Day 307 - 27 Nov 96 - Page 44
1 at the highest level with McDonald's and their PR firm, not
2 a wild response to defend themselves -- sorry, not a kind
3 of instinctive self-defence mechanism. It was also
4 carefully timed. The issuing of those leaflets and press
5 releases could have been done at any time in the previous
6 ten years, in fact. But it was done on the eve of the
7 trial after months of preparation. That is not a
8 coincidence; it was a deliberate timed act.
9
10 Now, I do not think it was a response at all. It was an
11 attack upon our character. The question is: In terms of
12 putting over, as Helen said, the views of the McDonald's
13 business about their business practices, are McDonald's
14 able to do that? First of all, they are a company with an
15 advertising budget and quite capable of putting over their
16 point of view. Secondly, they are probably the largest
17 advertisers, or certainly one of them, and promoters in
18 this country. They have an enormous amount of publicity in
19 the media. Therefore, their point of view is put over in
20 not just through their advertising, but through the media,
21 with the credibility that that gives to them. The case was
22 imminent -- and this is a very important point; I am going
23 to come on to that again in a minute -- wherein all their
24 points of view would be there laid bare in a public forum
25 about anything they had been criticised about; that it is
26 absolutely ludicrous to say that me and Helen could attack
27 a UK subsidiary of a multi-national corporation. In any
28 event, we are two impoverished members of the public and
29 they are an extremely powerful, high profile corporation
30 and that, in balance, would automatically, we say, rule out
31 the privileged self-defence line of McDonald's.

Recorded data:
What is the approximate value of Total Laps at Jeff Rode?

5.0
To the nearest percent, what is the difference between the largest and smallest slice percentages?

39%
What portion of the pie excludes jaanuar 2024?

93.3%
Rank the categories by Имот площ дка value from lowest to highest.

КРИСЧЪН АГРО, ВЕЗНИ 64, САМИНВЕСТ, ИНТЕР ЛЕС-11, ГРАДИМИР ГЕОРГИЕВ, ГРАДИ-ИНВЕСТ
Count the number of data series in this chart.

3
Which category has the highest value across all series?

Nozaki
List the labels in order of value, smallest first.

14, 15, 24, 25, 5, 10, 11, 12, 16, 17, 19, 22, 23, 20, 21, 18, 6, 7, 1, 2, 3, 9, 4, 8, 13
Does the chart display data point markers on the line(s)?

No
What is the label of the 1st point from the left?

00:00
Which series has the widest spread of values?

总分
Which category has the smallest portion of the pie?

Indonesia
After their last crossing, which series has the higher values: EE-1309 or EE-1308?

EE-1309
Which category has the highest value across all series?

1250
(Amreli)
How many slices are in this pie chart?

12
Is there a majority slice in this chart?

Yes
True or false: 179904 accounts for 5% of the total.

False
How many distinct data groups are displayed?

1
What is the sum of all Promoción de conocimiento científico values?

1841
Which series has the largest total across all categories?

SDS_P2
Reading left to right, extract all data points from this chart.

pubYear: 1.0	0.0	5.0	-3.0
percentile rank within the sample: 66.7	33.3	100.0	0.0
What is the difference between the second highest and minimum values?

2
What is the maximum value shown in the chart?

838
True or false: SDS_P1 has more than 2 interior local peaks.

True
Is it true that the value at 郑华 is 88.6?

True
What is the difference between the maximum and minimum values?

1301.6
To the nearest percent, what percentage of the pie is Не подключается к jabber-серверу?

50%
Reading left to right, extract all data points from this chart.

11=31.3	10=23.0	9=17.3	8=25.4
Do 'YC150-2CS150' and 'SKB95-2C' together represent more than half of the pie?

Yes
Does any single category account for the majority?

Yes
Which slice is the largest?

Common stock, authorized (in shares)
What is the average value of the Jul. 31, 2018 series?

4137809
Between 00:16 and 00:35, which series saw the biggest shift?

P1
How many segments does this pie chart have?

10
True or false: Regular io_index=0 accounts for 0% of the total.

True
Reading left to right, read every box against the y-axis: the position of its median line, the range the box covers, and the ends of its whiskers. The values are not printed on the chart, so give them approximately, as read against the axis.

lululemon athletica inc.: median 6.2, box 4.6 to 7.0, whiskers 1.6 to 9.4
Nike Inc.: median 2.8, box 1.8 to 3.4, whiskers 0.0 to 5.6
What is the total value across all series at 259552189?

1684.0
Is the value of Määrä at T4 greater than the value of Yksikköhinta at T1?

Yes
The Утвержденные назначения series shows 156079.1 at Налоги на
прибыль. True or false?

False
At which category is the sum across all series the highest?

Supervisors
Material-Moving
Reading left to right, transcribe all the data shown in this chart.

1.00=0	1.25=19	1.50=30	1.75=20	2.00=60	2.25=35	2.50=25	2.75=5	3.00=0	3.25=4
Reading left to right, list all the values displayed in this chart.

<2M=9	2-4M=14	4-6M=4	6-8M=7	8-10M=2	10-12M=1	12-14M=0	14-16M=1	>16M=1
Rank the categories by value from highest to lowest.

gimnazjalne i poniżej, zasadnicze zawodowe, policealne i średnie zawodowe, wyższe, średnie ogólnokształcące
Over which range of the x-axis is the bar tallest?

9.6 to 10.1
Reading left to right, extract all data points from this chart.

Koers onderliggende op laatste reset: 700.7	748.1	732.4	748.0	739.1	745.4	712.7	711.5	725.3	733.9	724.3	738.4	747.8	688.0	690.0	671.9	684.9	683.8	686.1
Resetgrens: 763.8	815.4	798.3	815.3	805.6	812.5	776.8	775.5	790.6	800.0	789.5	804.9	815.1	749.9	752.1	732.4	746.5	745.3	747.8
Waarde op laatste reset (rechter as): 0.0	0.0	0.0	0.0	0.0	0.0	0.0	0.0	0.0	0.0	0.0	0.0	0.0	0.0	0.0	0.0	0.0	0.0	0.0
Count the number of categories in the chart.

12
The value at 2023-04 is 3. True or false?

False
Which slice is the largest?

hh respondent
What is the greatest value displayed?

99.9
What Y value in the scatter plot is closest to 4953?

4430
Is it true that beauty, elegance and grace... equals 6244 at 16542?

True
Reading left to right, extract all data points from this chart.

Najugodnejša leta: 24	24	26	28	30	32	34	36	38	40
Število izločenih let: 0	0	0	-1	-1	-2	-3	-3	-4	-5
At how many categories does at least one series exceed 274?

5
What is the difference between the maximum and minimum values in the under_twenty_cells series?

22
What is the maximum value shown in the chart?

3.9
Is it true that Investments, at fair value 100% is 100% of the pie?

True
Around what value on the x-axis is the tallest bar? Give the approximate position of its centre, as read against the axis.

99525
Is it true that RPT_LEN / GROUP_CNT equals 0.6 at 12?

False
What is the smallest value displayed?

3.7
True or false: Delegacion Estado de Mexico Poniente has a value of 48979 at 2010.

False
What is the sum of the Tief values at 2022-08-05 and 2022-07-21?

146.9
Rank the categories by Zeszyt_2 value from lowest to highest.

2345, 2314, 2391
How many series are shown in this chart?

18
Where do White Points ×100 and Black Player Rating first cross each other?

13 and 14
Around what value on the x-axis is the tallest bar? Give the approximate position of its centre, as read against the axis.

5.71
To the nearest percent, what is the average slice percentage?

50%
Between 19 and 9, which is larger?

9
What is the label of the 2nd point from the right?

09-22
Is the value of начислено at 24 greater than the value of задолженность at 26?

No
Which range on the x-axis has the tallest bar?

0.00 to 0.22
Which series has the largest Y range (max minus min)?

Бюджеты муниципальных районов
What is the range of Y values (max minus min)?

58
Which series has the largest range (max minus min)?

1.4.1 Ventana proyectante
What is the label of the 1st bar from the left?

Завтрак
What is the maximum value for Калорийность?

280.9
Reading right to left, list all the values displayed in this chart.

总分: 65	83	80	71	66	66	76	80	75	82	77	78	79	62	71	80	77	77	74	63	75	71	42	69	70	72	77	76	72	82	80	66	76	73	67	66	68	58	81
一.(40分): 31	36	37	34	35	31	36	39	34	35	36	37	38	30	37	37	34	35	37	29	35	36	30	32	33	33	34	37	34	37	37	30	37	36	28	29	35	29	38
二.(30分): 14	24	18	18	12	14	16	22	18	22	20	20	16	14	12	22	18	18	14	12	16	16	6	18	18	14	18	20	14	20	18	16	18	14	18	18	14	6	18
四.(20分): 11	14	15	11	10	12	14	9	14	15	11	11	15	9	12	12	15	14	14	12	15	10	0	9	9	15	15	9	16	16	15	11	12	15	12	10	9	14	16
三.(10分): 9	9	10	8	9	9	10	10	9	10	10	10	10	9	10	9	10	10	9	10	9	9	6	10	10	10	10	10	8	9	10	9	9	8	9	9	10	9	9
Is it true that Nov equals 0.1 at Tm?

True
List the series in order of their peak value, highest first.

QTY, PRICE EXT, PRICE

Work task 1: Extract the part of the trial transcript that begins at the words "Day 307 - 27" and stops after "deliberate timed act.".
Work task 2:
Using the trial transcript, say whether each statement agrees with it, and quote the words that decide it.
(a) The speaker calls the timing of the leaflets and press releases a coincidence.
(b) The speaker says McDonald's are probably the largest advertisers in this country.
(c) The speaker describes the speaker and Helen as wealthy.
Work task 3: Carry on the trial transcript from its last sentence.

Task response 1:
Day 307 - 27 Nov 96 - Page 44
1 at the highest level with McDonald's and their PR firm, not
2 a wild response to defend themselves -- sorry, not a kind
3 of instinctive self-defence mechanism. It was also
4 carefully timed. The issuing of those leaflets and press
5 releases could have been done at any time in the previous
6 ten years, in fact. But it was done on the eve of the
7 trial after months of preparation. That is not a
8 coincidence; it was a deliberate timed act.

Task response 2:
(a) No: "coincidence; it was a deliberate timed act."
(b) Yes: "they are probably the largest"
(c) No: "we are two impoverished members of the public"

Task response 3:
32
33 If I can say a couple of other things about this. On the
34 first day of the trial, Mr. Rampton, in his opening speech
35 on page 27 -- the whole page, in fact, is a complete
36 negation of what they have been saying about the necessity
37 for privileged self-defence, because the whole page,
38 Mr. Rampton talks about their consideration. It says:
39 "The Plaintiffs or the Defendants can expect a vindication
40 of their position in a reasoned judgment". That is in this
41 case.
42
43 "It is this consideration, coupled with the hope that they
44 may also obtain an injunction, which has led the Plaintiffs
45 to conclude that this action must be pressed to its end.
46 This is a small sacrifice for the Plaintiffs. .... When
47 these Defendants decided they would contest the case, the
48 Plaintiffs were driven to take the action to its conclusion
49 because, my Lord, the inescapable alternative was that the
50 world at large would say to itself this: 'McDonald's have
51 retired in the face of defence allegations', et cetera."
52
53 Then he moves on to say: "If the Plaintiffs are right, a
54 reasoned judgment asserting the validity of that
55 proposition and the reasons why it was valid, coupled with
56 an injunction, can only do the Plaintiffs an immense and
57 lasting service" -- the word "lasting" is important there
58 -- "however much it may cost in money to obtain it."